Search the data for the word "national" and copy each line that has it.

****************************************

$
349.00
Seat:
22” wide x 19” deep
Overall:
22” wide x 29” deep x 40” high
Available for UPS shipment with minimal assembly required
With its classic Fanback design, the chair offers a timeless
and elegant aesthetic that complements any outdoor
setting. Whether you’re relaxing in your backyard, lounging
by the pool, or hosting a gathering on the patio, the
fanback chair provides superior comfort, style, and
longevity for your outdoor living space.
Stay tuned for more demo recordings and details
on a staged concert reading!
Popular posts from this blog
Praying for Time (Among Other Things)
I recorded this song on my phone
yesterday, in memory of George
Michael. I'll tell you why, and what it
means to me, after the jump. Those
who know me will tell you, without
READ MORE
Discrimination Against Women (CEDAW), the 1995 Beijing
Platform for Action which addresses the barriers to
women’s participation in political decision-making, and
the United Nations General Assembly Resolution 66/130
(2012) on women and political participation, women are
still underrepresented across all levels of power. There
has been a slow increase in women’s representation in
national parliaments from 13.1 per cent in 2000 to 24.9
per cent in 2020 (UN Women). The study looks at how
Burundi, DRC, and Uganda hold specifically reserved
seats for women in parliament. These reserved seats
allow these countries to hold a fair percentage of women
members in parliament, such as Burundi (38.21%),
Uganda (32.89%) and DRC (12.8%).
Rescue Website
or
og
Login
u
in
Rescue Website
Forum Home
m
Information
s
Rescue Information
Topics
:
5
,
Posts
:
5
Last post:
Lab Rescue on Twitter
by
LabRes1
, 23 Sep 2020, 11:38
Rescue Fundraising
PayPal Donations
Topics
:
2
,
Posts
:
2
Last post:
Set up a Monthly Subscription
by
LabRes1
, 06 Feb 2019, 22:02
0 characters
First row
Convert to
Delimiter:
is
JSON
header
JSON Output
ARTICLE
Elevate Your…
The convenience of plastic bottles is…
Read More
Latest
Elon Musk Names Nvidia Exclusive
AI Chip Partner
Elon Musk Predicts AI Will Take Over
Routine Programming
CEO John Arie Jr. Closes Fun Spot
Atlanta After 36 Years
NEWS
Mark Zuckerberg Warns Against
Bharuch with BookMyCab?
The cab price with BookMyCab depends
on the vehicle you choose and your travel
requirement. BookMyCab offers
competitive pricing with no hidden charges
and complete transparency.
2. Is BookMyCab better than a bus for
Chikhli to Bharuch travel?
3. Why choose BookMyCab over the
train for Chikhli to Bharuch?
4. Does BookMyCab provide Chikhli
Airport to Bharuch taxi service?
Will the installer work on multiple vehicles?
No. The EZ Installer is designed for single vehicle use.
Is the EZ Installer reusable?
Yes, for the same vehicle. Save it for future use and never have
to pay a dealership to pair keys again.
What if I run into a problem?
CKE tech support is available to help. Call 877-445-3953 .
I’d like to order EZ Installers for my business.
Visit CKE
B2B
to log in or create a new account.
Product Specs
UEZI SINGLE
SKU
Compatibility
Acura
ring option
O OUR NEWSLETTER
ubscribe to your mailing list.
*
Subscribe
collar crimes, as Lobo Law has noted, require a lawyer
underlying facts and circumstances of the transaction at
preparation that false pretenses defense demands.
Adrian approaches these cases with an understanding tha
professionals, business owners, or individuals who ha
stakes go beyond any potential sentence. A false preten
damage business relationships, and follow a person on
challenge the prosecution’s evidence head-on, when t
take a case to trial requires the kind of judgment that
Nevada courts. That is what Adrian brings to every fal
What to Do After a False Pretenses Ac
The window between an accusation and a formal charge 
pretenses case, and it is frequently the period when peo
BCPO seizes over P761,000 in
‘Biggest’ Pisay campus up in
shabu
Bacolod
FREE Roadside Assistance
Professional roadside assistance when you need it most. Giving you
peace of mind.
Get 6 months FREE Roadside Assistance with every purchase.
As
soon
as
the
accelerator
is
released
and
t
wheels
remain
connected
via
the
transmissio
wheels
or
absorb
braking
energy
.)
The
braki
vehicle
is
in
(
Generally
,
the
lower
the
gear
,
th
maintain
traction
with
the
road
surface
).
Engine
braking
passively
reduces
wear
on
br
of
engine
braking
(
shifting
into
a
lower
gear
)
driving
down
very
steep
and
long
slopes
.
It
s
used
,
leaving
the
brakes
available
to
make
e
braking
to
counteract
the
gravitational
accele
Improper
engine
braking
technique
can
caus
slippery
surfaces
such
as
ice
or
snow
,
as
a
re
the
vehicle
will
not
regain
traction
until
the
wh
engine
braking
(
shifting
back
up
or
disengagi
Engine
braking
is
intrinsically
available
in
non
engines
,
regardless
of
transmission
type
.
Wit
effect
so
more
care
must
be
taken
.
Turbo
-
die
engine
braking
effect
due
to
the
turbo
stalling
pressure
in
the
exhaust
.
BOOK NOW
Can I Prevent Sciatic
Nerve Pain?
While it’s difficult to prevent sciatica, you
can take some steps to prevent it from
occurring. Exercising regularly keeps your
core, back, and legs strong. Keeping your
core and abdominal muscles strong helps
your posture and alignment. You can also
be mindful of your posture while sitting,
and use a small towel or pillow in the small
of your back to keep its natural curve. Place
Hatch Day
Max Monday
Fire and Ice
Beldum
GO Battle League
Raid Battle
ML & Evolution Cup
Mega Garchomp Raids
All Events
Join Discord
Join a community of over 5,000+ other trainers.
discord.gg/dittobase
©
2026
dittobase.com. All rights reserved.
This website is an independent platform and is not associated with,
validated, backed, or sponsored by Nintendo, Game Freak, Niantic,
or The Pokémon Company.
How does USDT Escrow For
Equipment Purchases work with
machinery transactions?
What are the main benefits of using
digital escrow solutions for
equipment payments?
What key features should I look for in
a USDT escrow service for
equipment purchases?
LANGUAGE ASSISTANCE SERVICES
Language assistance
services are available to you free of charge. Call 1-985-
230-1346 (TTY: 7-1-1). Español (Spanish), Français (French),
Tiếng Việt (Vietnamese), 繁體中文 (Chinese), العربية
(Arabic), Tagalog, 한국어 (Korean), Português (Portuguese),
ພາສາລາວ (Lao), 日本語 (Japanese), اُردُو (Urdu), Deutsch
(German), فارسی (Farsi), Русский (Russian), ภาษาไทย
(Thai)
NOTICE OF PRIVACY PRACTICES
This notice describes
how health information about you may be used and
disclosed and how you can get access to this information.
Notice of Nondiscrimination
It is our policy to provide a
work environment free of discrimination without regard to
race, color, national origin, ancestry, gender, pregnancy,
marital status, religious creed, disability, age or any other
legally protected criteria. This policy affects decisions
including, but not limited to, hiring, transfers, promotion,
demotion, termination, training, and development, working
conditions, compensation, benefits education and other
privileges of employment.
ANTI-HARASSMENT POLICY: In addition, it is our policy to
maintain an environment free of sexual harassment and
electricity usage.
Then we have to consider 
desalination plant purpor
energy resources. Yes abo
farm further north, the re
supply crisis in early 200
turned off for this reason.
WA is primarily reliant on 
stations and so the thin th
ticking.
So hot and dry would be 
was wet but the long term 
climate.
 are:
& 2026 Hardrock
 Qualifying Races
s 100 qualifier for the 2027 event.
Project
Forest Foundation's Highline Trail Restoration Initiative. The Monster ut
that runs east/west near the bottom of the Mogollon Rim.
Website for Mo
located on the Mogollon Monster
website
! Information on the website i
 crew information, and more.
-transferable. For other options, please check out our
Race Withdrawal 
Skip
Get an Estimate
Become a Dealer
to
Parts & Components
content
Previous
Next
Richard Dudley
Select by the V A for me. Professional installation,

****************************************

> Response to this task:
national parliaments from 13.1 per cent in 2000 to 24.9
race, color, national origin, ancestry, gender, pregnancy,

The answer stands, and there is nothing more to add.